For instance, in C++ you can define an empty Object class, write the algorithms for references of Object instances, and then use generics for the casting issues. Does this looks familiar to you? ;) Funny enough, because of the existence of the Object class in C#/Java, this principle has been cleverly pushed forward as a language feature.

C++ again: to be fair, we should also mention that the template mechanism offered by C++ allows for "meta-programming", which neither C#/Java (nor Ada by the way) allows. It is a somewhat advanced feature though, and probably miles out away of the average developer.

What do you mean by "over casting"? In java, once you use the full generic model, you don't need to cast anymore.

>> We'll generate only one class / structure / method / ... dealing with objects. A "compiler trick" can ensure type safety and give the illusion we work with strong typed solutions and doing some casts when appropriate

That's also exactly the Java way too. For the record, the JVM was not impacted by the introduction of the generics, only the compiler was. This is really in line with what you call “a compiler trick”. For me, the only fundamental difference between the C# way and the Java one is in the treatment of the valueType. Java uses autoboxing instead of generating specific code (less binary code, but slight performance penalty). But for class instances, I believe that the solutions are fundamentally the same, only details seem different to me (like the nice possibility to invoke a constructor for a generic parameter in C#, which is not possible in Java).

Pierre-Emmanuel Dautreppe

Posted on lundi, 15 octobre 2007 12:34

Smile Always there where I expect you to be ! Wink

Interesting comment ! What I was meaning by "over casting" is exactly what you say. I admit this sentence was far from being well-chosen Smile
For Java, there is no difference between value types and reference types for generics and yes, this results in boxing. That's what I was meaning.
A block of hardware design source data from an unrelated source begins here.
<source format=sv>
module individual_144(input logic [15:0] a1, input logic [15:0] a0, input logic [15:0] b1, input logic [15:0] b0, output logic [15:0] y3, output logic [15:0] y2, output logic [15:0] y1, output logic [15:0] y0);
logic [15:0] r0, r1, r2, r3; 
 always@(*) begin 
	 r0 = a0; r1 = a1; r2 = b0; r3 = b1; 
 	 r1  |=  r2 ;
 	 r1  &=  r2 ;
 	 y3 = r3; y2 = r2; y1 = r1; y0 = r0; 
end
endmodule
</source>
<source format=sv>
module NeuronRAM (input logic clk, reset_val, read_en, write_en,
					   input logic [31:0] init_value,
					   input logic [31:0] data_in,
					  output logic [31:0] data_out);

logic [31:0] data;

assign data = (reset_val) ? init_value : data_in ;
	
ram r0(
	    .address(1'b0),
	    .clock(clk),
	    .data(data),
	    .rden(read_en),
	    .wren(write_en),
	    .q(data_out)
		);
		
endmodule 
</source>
But by the way, do Java guys often uses the value type "int" instead of the reference type "Integer" ? If not, this difference is not a big one.

Didier Pieroux

Posted on lundi, 15 octobre 2007 13:13

The common usage is to use int. However, as far as generic are used, this is not an issue in practice. Declare the generic with Integer, but then use "int" values instead if you wish.
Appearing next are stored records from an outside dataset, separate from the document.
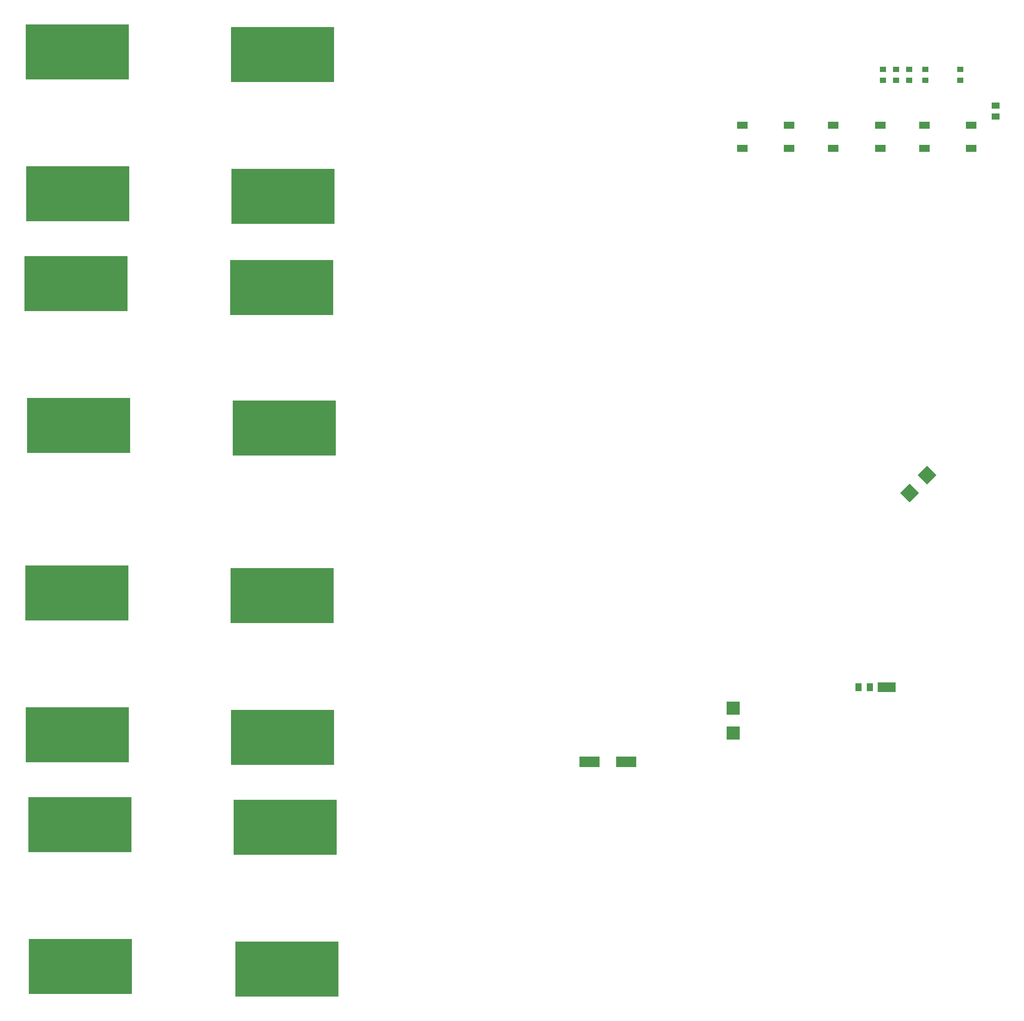
<source format=gbr>
%TF.GenerationSoftware,Altium Limited,Altium Designer,21.6.4 (81)*%
G04 Layer_Color=8421504*
%FSLAX43Y43*%
%MOMM*%
%TF.SameCoordinates,A962B9D3-E780-4B03-8A10-E236CC36F35F*%
%TF.FilePolarity,Positive*%
%TF.FileFunction,Paste,Top*%
%TF.Part,Single*%
G01*
G75*
%TA.AperFunction,SMDPad,CuDef*%
%ADD12R,1.157X1.508*%
%ADD15R,1.200X1.100*%
%ADD16R,1.508X1.157*%
%ADD17R,4.000X2.000*%
%ADD18R,2.108X1.397*%
%TA.AperFunction,NonConductor*%
%ADD188R,20.066X10.668*%
%TA.AperFunction,SMDPad,CuDef*%
%ADD189R,1.850X1.900*%
%ADD190R,2.524X2.524*%
%ADD191P,3.569X4X270.0*%
D12*
X175724Y67075D02*
D03*
X177876D02*
D03*
D15*
X182995Y184875D02*
D03*
Y186975D02*
D03*
X195475Y184850D02*
D03*
Y186950D02*
D03*
X188700Y184875D02*
D03*
Y186975D02*
D03*
X185535D02*
D03*
Y184875D02*
D03*
X180455D02*
D03*
Y186975D02*
D03*
D16*
X202299Y177808D02*
D03*
Y179959D02*
D03*
D17*
X130625Y52600D02*
D03*
X123525D02*
D03*
D18*
X170828Y176149D02*
D03*
Y171679D02*
D03*
X179922D02*
D03*
Y176149D02*
D03*
X153175D02*
D03*
Y171679D02*
D03*
X162269D02*
D03*
Y176149D02*
D03*
X188481D02*
D03*
Y171679D02*
D03*
X197575D02*
D03*
Y176149D02*
D03*
D188*
X64338Y117371D02*
D03*
X24512Y117878D02*
D03*
X24012Y145379D02*
D03*
X63838Y144671D02*
D03*
X64838Y12371D02*
D03*
X24812Y12879D02*
D03*
X24729Y40378D02*
D03*
X64554Y39871D02*
D03*
X24312Y162879D02*
D03*
X24212Y57878D02*
D03*
X64137Y162371D02*
D03*
X64038Y57371D02*
D03*
X24212Y190379D02*
D03*
X24112Y85378D02*
D03*
X64037Y189871D02*
D03*
X63938Y84871D02*
D03*
D189*
X180401Y67075D02*
D03*
X181951D02*
D03*
D190*
X151375Y63025D02*
D03*
Y58199D02*
D03*
D191*
X185619Y104793D02*
D03*
X189032Y108206D02*
D03*
%TF.MD5,08415b2058396ad401b60a4770c68449*%
M02*

</source>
Note: just to be sure that we are talking of the same thing... since version 1.5, the boxing/unboxing is implicit in java. That's what 'auto' means in autoboxing. We don't have to do it ourself, so in practice it is completely transpartent.
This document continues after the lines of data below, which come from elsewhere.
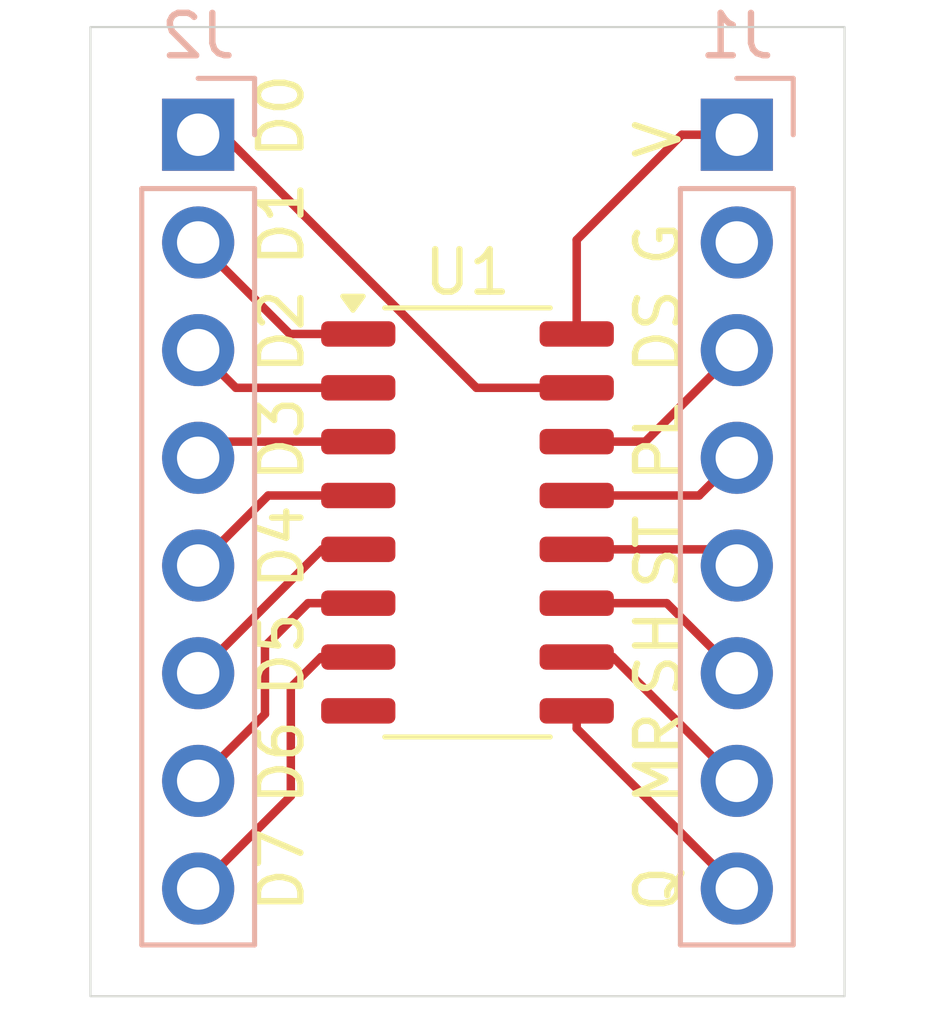
<source format=kicad_pcb>
(kicad_pcb
	(version 20240108)
	(generator "pcbnew")
	(generator_version "8.0")
	(general
		(thickness 1.6)
		(legacy_teardrops no)
	)
	(paper "A4")
	(layers
		(0 "F.Cu" signal)
		(31 "B.Cu" signal)
		(32 "B.Adhes" user "B.Adhesive")
		(33 "F.Adhes" user "F.Adhesive")
		(34 "B.Paste" user)
		(35 "F.Paste" user)
		(36 "B.SilkS" user "B.Silkscreen")
		(37 "F.SilkS" user "F.Silkscreen")
		(38 "B.Mask" user)
		(39 "F.Mask" user)
		(40 "Dwgs.User" user "User.Drawings")
		(41 "Cmts.User" user "User.Comments")
		(42 "Eco1.User" user "User.Eco1")
		(43 "Eco2.User" user "User.Eco2")
		(44 "Edge.Cuts" user)
		(45 "Margin" user)
		(46 "B.CrtYd" user "B.Courtyard")
		(47 "F.CrtYd" user "F.Courtyard")
		(48 "B.Fab" user)
		(49 "F.Fab" user)
		(50 "User.1" user)
		(51 "User.2" user)
		(52 "User.3" user)
		(53 "User.4" user)
		(54 "User.5" user)
		(55 "User.6" user)
		(56 "User.7" user)
		(57 "User.8" user)
		(58 "User.9" user)
	)
	(setup
		(pad_to_mask_clearance 0)
		(allow_soldermask_bridges_in_footprints no)
		(pcbplotparams
			(layerselection 0x00010fc_ffffffff)
			(plot_on_all_layers_selection 0x0000000_00000000)
			(disableapertmacros no)
			(usegerberextensions no)
			(usegerberattributes yes)
			(usegerberadvancedattributes yes)
			(creategerberjobfile yes)
			(dashed_line_dash_ratio 12.000000)
			(dashed_line_gap_ratio 3.000000)
			(svgprecision 4)
			(plotframeref no)
			(viasonmask no)
			(mode 1)
			(useauxorigin no)
			(hpglpennumber 1)
			(hpglpenspeed 20)
			(hpglpendiameter 15.000000)
			(pdf_front_fp_property_popups yes)
			(pdf_back_fp_property_popups yes)
			(dxfpolygonmode yes)
			(dxfimperialunits yes)
			(dxfusepcbnewfont yes)
			(psnegative no)
			(psa4output no)
			(plotreference yes)
			(plotvalue yes)
			(plotfptext yes)
			(plotinvisibletext no)
			(sketchpadsonfab no)
			(subtractmaskfromsilk no)
			(outputformat 1)
			(mirror no)
			(drillshape 1)
			(scaleselection 1)
			(outputdirectory "")
		)
	)
	(net 0 "")
	(net 1 "~{PL}")
	(net 2 "STCP")
	(net 3 "~{MR}")
	(net 4 "SHCP")
	(net 5 "GND")
	(net 6 "VCC")
	(net 7 "Q")
	(net 8 "DS")
	(net 9 "D2")
	(net 10 "D5")
	(net 11 "D4")
	(net 12 "D7")
	(net 13 "D3")
	(net 14 "D1")
	(net 15 "D0")
	(net 16 "D6")
	(footprint "Package_SO:SO-16_3.9x9.9mm_P1.27mm" (layer "F.Cu") (at 158.75 75.184))
	(footprint "Connector_PinHeader_2.54mm:PinHeader_1x08_P2.54mm_Vertical" (layer "B.Cu") (at 165.1 66.04 180))
	(footprint "Connector_PinHeader_2.54mm:PinHeader_1x08_P2.54mm_Vertical" (layer "B.Cu") (at 152.4 66.04 180))
	(gr_rect
		(start 149.86 63.5)
		(end 167.64 86.36)
		(stroke
			(width 0.05)
			(type default)
		)
		(fill none)
		(layer "Edge.Cuts")
		(uuid "b98d76dd-6b06-4c7d-a476-8ef87eeb9e13")
	)
	(gr_text "PL"
		(at 163.83 74.295 90)
		(layer "F.SilkS")
		(uuid "03043079-83ac-4e43-8560-148541f8507f")
		(effects
			(font
				(size 1 1)
				(thickness 0.15)
			)
			(justify left bottom)
		)
	)
	(gr_text "G"
		(at 163.83 69.215 90)
		(layer "F.SilkS")
		(uuid "064697ce-eb94-4e53-9e44-9973007e7fa8")
		(effects
			(font
				(size 1 1)
				(thickness 0.15)
			)
			(justify left bottom)
		)
	)
	(gr_text "DS"
		(at 163.83 71.755 90)
		(layer "F.SilkS")
		(uuid "158fac89-2432-4b21-8d83-793e2f2b58c3")
		(effects
			(font
				(size 1 1)
				(thickness 0.15)
			)
			(justify left bottom)
		)
	)
	(gr_text "D5"
		(at 154.94 79.375 90)
		(layer "F.SilkS")
		(uuid "381b0d8a-2367-4791-bf16-f7cf20fb673d")
		(effects
			(font
				(size 1 1)
				(thickness 0.15)
			)
			(justify left bottom)
		)
	)
	(gr_text "D7"
		(at 154.94 84.455 90)
		(layer "F.SilkS")
		(uuid "5e576c67-4ab0-48fe-866d-22389c592528")
		(effects
			(font
				(size 1 1)
				(thickness 0.15)
			)
			(justify left bottom)
		)
	)
	(gr_text "Q"
		(at 163.83 84.455 90)
		(layer "F.SilkS")
		(uuid "63246545-06da-475d-815e-fd26032a610e")
		(effects
			(font
				(size 1 1)
				(thickness 0.15)
			)
			(justify left bottom)
		)
	)
	(gr_text "SH"
		(at 163.83 79.375 90)
		(layer "F.SilkS")
		(uuid "645319cf-da87-4d22-af8f-e547437a9b16")
		(effects
			(font
				(size 1 1)
				(thickness 0.15)
			)
			(justify left bottom)
		)
	)
	(gr_text "D4"
		(at 154.94 76.835 90)
		(layer "F.SilkS")
		(uuid "6aee93ca-6464-4d4c-8617-1ac7529b1d3c")
		(effects
			(font
				(size 1 1)
				(thickness 0.15)
			)
			(justify left bottom)
		)
	)
	(gr_text "D3"
		(at 154.94 74.295 90)
		(layer "F.SilkS")
		(uuid "778106cb-61c9-415c-ad65-0bd76d1c99b6")
		(effects
			(font
				(size 1 1)
				(thickness 0.15)
			)
			(justify left bottom)
		)
	)
	(gr_text "ST"
		(at 163.83 76.835 90)
		(layer "F.SilkS")
		(uuid "7d17a84f-f2e6-4079-abd7-b6ecda7ca605")
		(effects
			(font
				(size 1 1)
				(thickness 0.15)
			)
			(justify left bottom)
		)
	)
	(gr_text "V"
		(at 163.83 66.675 90)
		(layer "F.SilkS")
		(uuid "ac82350b-42ac-4519-a9d0-f575bdc5f8de")
		(effects
			(font
				(size 1 1)
				(thickness 0.15)
			)
			(justify left bottom)
		)
	)
	(gr_text "D2"
		(at 154.94 71.755 90)
		(layer "F.SilkS")
		(uuid "c26960a9-d329-4604-930e-58259ef62d30")
		(effects
			(font
				(size 1 1)
				(thickness 0.15)
			)
			(justify left bottom)
		)
	)
	(gr_text "MR"
		(at 163.83 81.915 90)
		(layer "F.SilkS")
		(uuid "c5793155-fe91-498a-ada5-882e446205a2")
		(effects
			(font
				(size 1 1)
				(thickness 0.15)
			)
			(justify left bottom)
		)
	)
	(gr_text "D1"
		(at 154.94 69.215 90)
		(layer "F.SilkS")
		(uuid "ce0df521-d2dc-408b-8d3d-13a1c7924ff8")
		(effects
			(font
				(size 1 1)
				(thickness 0.15)
			)
			(justify left bottom)
		)
	)
	(gr_text "D0\n"
		(at 154.94 66.675 90)
		(layer "F.SilkS")
		(uuid "d85dca50-0f30-44e5-abdd-9f8566dc08e1")
		(effects
			(font
				(size 1 1)
				(thickness 0.15)
			)
			(justify left bottom)
		)
	)
	(gr_text "D6"
		(at 154.94 81.915 90)
		(layer "F.SilkS")
		(uuid "ffe6d79b-4705-4242-bdfb-1210317972e2")
		(effects
			(font
				(size 1 1)
				(thickness 0.15)
			)
			(justify left bottom)
		)
	)
	(segment
		(start 161.325 74.549)
		(end 164.211 74.549)
		(width 0.2)
		(layer "F.Cu")
		(net 1)
		(uuid "50d82498-e469-4685-943a-091488234aed")
	)
	(segment
		(start 164.211 74.549)
		(end 165.1 73.66)
		(width 0.2)
		(layer "F.Cu")
		(net 1)
		(uuid "6c252af6-e6a8-43de-8ee5-5a49d8495e22")
	)
	(segment
		(start 164.719 75.819)
		(end 165.1 76.2)
		(width 0.2)
		(layer "F.Cu")
		(net 2)
		(uuid "40b6edc5-c3e7-432a-90ec-1a552738af2c")
	)
	(segment
		(start 161.325 75.819)
		(end 164.719 75.819)
		(width 0.2)
		(layer "F.Cu")
		(net 2)
		(uuid "4ce89fcb-7620-475f-a54f-91b97e1d57de")
	)
	(segment
		(start 161.325 78.359)
		(end 162.179 78.359)
		(width 0.2)
		(layer "F.Cu")
		(net 3)
		(uuid "5df3eaff-3e1c-44c7-9169-625acd1ebf2f")
	)
	(segment
		(start 162.179 78.359)
		(end 165.1 81.28)
		(width 0.2)
		(layer "F.Cu")
		(net 3)
		(uuid "d5cbc619-0eee-4654-866d-8c04103b3179")
	)
	(segment
		(start 161.325 77.089)
		(end 163.449 77.089)
		(width 0.2)
		(layer "F.Cu")
		(net 4)
		(uuid "89c57e4f-2da2-4e04-a446-e384b3e972a4")
	)
	(segment
		(start 163.449 77.089)
		(end 165.1 78.74)
		(width 0.2)
		(layer "F.Cu")
		(net 4)
		(uuid "9230176c-55db-4ff0-b9e2-1faa4a3803b1")
	)
	(segment
		(start 161.325 70.739)
		(end 161.325 68.5196)
		(width 0.2)
		(layer "F.Cu")
		(net 6)
		(uuid "3932f71d-4fdb-4a96-a55e-f4ecf36980a7")
	)
	(segment
		(start 161.325 68.5196)
		(end 163.8046 66.04)
		(width 0.2)
		(layer "F.Cu")
		(net 6)
		(uuid "9c607e4d-92ec-4ecd-9be8-c9deb3b421e2")
	)
	(segment
		(start 163.8046 66.04)
		(end 165.1 66.04)
		(width 0.2)
		(layer "F.Cu")
		(net 6)
		(uuid "cfe8b35c-181d-4a93-acc4-949a7af933a8")
	)
	(segment
		(start 161.325 79.629)
		(end 161.325 80.045)
		(width 0.2)
		(layer "F.Cu")
		(net 7)
		(uuid "759bc7df-7f10-49f3-8e16-81bfaf936ef8")
	)
	(segment
		(start 161.325 80.045)
		(end 165.1 83.82)
		(width 0.2)
		(layer "F.Cu")
		(net 7)
		(uuid "ee4e0696-8757-44eb-9828-0add3ce3b481")
	)
	(segment
		(start 161.325 73.279)
		(end 162.941 73.279)
		(width 0.2)
		(layer "F.Cu")
		(net 8)
		(uuid "2c488def-73ea-43f1-a3a8-a04b141dd7a4")
	)
	(segment
		(start 162.941 73.279)
		(end 165.1 71.12)
		(width 0.2)
		(layer "F.Cu")
		(net 8)
		(uuid "c95b7b1d-8395-406f-a5d4-7337ca48a7a7")
	)
	(segment
		(start 153.289 72.009)
		(end 152.4 71.12)
		(width 0.2)
		(layer "F.Cu")
		(net 9)
		(uuid "9afc5e2e-e91a-412a-9a5a-a830ceb1aeaa")
	)
	(segment
		(start 156.175 72.009)
		(end 153.289 72.009)
		(width 0.2)
		(layer "F.Cu")
		(net 9)
		(uuid "9f679daf-7348-41d8-ad93-839fc71fe3d1")
	)
	(segment
		(start 155.321 75.819)
		(end 152.4 78.74)
		(width 0.2)
		(layer "F.Cu")
		(net 10)
		(uuid "5adcec6f-b932-4259-95ad-8029475fd799")
	)
	(segment
		(start 156.175 75.819)
		(end 155.321 75.819)
		(width 0.2)
		(layer "F.Cu")
		(net 10)
		(uuid "f81ebc89-d058-431f-8e15-070ebe9f88ed")
	)
	(segment
		(start 156.175 74.549)
		(end 154.051 74.549)
		(width 0.2)
		(layer "F.Cu")
		(net 11)
		(uuid "2e405268-8265-47d9-8fbb-ec9ef44ddb36")
	)
	(segment
		(start 154.051 74.549)
		(end 152.4 76.2)
		(width 0.2)
		(layer "F.Cu")
		(net 11)
		(uuid "8901f8e2-859b-4c45-a2d7-f3adaf520b5f")
	)
	(segment
		(start 154.5844 81.6356)
		(end 152.4 83.82)
		(width 0.2)
		(layer "F.Cu")
		(net 12)
		(uuid "103bb6e4-ae61-426a-ac0f-56ab89fd98a1")
	)
	(segment
		(start 156.175 78.359)
		(end 155.300001 78.359)
		(width 0.2)
		(layer "F.Cu")
		(net 12)
		(uuid "20296e5d-7543-44cb-8fb3-76bcc8a3d5c3")
	)
	(segment
		(start 154.5844 79.074601)
		(end 154.5844 81.6356)
		(width 0.2)
		(layer "F.Cu")
		(net 12)
		(uuid "56b95f4c-2c42-475f-bb79-d786383f24cb")
	)
	(segment
		(start 155.300001 78.359)
		(end 154.5844 79.074601)
		(width 0.2)
		(layer "F.Cu")
		(net 12)
		(uuid "b58f4038-8fd5-4569-b7aa-a6f3d1017f57")
	)
	(segment
		(start 152.781 73.279)
		(end 152.4 73.66)
		(width 0.2)
		(layer "F.Cu")
		(net 13)
		(uuid "893833af-0ca0-4ae1-a63c-a0a5feb804ee")
	)
	(segment
		(start 156.175 73.279)
		(end 152.781 73.279)
		(width 0.2)
		(layer "F.Cu")
		(net 13)
		(uuid "c19fc3c6-9395-4352-bd60-a430a2635ddc")
	)
	(segment
		(start 156.175 70.739)
		(end 154.559 70.739)
		(width 0.2)
		(layer "F.Cu")
		(net 14)
		(uuid "41edef87-4277-411b-8c18-2ae47e22ec18")
	)
	(segment
		(start 154.559 70.739)
		(end 152.4 68.58)
		(width 0.2)
		(layer "F.Cu")
		(net 14)
		(uuid "6a58dc35-d842-461d-8336-2ad18b2c6365")
	)
	(segment
		(start 152.991552 66.04)
		(end 152.4 66.04)
		(width 0.2)
		(layer "F.Cu")
		(net 15)
		(uuid "6679672e-02b6-4a2f-84a3-4e0b22d36ce0")
	)
	(segment
		(start 158.960552 72.009)
		(end 152.991552 66.04)
		(width 0.2)
		(layer "F.Cu")
		(net 15)
		(uuid "ac54e3f9-e26c-4b8c-8cda-b82aa3053c8b")
	)
	(segment
		(start 161.325 72.009)
		(end 158.960552 72.009)
		(width 0.2)
		(layer "F.Cu")
		(net 15)
		(uuid "e226609e-a3e4-45e3-a5f6-a659433c388e")
	)
	(segment
		(start 153.9748 79.7052)
		(end 152.4 81.28)
		(width 0.2)
		(layer "F.Cu")
		(net 16)
		(uuid "11a91499-71c0-4811-a91c-f3c654978025")
	)
	(segment
		(start 156.175 77.089)
		(end 154.9908 77.089)
		(width 0.2)
		(layer "F.Cu")
		(net 16)
		(uuid "8a91e21a-bd16-4605-a211-986b171eb467")
	)
	(segment
		(start 153.9748 78.105)
		(end 153.9748 79.7052)
		(width 0.2)
		(layer "F.Cu")
		(net 16)
		(uuid "92cbb558-3d9e-44b0-9f27-e9cefa83e74c")
	)
	(segment
		(start 154.9908 77.089)
		(end 153.9748 78.105)
		(width 0.2)
		(layer "F.Cu")
		(net 16)
		(uuid "c13889a5-0031-4915-b94a-cc294bf63a9c")
	)
)

</source>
For instance the following code is correct:
List<Integer> l = new ArrayList<Integer>();
l.add(3);         // Autoboxing from (int)3 => (Integer)3
int a = l.get(0); // Auto-unboxing from (Integer)3 => (int)3

Pierre-Emmanuel Dautreppe

Posted on lundi, 15 octobre 2007 14:19

This example makes me think of something Wink

Yes, it works in the same way in .NET. Boxing and unboxing are automatic and represent the process to move "something" from the heap to the stack and vice and versa.
This is transparent but cause some loss in performances. But I have never checked how much was the loss.

Well to be precise, boxing is automatic : you can write
  int i = 10;
  object o = i; //auto-boxing
But you will need to cast
  int j = (int)o; // forcing the unboxing
as we don't have like in Java two "object" representing a value type.